§ **To do**
Please report every line in the entries that contains the string "Resina".
[Given information — start]
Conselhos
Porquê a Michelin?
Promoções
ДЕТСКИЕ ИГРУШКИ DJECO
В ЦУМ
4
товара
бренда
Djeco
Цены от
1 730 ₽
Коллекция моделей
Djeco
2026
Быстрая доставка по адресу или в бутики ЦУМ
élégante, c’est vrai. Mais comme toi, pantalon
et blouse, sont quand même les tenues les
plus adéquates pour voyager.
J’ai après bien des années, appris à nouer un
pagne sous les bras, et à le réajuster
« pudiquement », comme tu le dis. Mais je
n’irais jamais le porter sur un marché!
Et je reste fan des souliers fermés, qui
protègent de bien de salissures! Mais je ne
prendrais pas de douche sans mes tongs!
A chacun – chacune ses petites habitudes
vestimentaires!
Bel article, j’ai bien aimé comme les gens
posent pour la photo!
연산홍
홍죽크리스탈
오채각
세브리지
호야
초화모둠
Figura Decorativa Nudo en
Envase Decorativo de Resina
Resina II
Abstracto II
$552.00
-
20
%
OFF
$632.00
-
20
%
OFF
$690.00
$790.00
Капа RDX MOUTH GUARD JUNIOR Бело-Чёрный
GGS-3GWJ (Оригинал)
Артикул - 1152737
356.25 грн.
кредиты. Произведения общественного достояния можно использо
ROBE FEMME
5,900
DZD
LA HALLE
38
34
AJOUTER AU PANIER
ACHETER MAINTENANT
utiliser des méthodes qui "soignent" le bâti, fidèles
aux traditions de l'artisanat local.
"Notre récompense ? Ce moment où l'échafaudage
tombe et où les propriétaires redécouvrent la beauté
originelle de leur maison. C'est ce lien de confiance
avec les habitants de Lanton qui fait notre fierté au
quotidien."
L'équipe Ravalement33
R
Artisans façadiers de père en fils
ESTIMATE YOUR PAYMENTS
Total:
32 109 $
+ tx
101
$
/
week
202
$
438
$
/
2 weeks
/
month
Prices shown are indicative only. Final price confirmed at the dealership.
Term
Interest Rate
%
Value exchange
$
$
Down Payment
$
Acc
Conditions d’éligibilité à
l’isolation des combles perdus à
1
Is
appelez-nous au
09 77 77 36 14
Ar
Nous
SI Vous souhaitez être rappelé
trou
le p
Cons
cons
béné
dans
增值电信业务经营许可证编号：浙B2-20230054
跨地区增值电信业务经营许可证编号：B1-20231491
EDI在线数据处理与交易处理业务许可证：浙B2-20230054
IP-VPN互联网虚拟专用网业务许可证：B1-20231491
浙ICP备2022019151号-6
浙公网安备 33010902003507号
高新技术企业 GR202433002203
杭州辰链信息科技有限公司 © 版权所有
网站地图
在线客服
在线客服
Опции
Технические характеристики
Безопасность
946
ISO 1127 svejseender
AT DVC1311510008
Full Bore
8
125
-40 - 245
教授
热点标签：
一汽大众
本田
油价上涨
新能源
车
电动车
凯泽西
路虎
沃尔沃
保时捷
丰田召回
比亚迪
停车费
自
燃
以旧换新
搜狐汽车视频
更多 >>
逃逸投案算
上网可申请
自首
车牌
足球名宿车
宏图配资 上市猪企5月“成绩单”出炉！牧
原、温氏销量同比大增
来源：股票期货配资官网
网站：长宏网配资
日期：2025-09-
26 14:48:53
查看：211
[Given information — finish]
§ **Response**
Envase Decorativo de Resina
Resina II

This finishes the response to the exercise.